Es gibt bei der Entwicklung der Sprache zwei sich widerstrebende Bedürfnisse: Inhalte ausdrücken zu können und gleichzeitig Aufwand zu sparen. Deswegen sterben Formen aus, wie z. B. das Präteritum, Konjunktiv I bei indirekter Rede und der synthetische Konjunktiv II, die ersetzt wurden durch das analytische Perfekt, Indikativ und die analytische würde-Form. Man hat Sachen verloren – man kann im Deutschen quasi nicht mehr unterscheiden zwischen Ereignissen, die für die Gegenwart relevant sind oder nicht, und es gibt auch quasi keinen Konjunktiv II Futur mehr, was die würde-Form ursprünglich mal war¹.

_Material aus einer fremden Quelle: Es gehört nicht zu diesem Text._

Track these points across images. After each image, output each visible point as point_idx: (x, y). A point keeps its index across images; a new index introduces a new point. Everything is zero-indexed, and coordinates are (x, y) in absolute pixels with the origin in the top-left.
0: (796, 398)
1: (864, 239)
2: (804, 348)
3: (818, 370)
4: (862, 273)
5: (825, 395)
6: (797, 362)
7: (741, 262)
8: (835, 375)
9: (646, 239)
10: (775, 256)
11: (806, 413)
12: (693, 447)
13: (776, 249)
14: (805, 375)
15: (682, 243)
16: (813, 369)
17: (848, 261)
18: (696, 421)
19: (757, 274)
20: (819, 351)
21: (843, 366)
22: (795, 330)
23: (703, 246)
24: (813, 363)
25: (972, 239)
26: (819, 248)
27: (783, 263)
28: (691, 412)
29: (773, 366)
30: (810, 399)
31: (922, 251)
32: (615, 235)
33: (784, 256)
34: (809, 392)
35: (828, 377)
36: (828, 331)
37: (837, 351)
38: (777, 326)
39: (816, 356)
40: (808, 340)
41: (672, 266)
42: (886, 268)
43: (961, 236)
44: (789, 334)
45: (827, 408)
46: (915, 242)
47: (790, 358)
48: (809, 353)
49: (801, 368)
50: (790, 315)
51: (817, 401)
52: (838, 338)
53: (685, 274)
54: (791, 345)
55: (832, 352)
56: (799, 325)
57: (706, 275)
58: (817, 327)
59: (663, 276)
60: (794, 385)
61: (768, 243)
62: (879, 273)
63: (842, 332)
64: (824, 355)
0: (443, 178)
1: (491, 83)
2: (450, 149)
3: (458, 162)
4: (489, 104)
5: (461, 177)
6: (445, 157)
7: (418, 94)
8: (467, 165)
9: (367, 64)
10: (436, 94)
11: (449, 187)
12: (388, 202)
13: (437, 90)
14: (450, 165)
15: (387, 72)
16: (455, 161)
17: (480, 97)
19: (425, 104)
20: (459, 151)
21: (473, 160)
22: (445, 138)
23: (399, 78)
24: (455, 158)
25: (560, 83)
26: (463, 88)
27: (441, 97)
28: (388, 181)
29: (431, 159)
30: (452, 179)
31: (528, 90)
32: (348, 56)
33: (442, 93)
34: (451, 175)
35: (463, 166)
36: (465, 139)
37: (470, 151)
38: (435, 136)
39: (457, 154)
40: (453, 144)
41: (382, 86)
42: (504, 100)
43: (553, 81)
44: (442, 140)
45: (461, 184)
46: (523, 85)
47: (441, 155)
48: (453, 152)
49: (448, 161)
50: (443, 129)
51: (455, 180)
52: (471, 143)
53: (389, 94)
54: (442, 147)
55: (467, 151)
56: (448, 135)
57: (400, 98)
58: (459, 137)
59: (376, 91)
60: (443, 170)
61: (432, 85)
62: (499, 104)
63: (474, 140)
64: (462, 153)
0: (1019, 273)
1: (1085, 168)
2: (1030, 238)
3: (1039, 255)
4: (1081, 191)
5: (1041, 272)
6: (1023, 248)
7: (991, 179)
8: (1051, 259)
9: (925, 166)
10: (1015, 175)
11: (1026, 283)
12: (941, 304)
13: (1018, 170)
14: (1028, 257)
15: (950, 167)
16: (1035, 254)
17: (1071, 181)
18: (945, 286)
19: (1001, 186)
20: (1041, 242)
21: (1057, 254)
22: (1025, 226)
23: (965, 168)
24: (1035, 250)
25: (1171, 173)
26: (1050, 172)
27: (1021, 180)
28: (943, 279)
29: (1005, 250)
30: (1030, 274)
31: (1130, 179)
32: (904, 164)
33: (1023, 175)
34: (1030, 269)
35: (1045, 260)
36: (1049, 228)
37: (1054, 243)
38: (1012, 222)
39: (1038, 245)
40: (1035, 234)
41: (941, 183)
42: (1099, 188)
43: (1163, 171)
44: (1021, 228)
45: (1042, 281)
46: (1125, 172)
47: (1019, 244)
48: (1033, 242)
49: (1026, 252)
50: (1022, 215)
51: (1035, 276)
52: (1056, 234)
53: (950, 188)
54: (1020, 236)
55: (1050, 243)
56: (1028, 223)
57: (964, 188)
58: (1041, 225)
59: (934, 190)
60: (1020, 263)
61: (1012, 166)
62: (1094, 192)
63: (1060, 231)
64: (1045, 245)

Umgekehrt gibt es neue Formen, wenn bei den Sprechern ein Bedürfnis entsteht, Sachverhalte auf grammatischem Weg zu präzisieren. Der am-Progressiv ist ein Beispiel; aus dem Englischen kennen die meisten Sprecher das Continuous, und finden es im Deutschen auch ganz praktisch, also steigt diese Form auf.
Die generischen Formen wie Redner, Katze und Eichhörnchen haben über Jahrhunderte ihren Zweck erfüllt und wurden dort angewendet, wo das Geschlecht des Individuums nicht relevant war. Der angebliche Ausschluss von Frauen und anderen Geschlechtern war weder das Ziel noch die Folge. Es ist heute auch nicht bei z. B. Katze zu beobachten; es geht so weit, dass ein Freund meist von seiner Katze und nicht seinem Kater spricht. Im Widerstreit Ausdruck vs. Ersparnis wurde das Optimum gefunden, bei dem jeder weiß, was gemeint ist, außer einigen Aktivist*innen, die es bewusst nicht wissen wollen. Abseitig ihrer Argusaugen spricht sowieso jeder wieder nach Optimum; und selbst die schärfsten Gender*Innen fallen in der gesprochenen Sprache nicht selten selbst ins Optimum. Oder sie werden missverständlich, weil sie immer nur die weibliche Form benutzen.
Was mich eher besorgt, ist, dass irgendwann das Pendel zurückschwingt und dann alle dementsprechenden Minderheiten pauschal mitbüßen müssen.
¹Vergleiche „Er ahnte, dass er Hilfe brauchen würde“ vs. „Er ahnte, dass er Hilfe bräuchte“.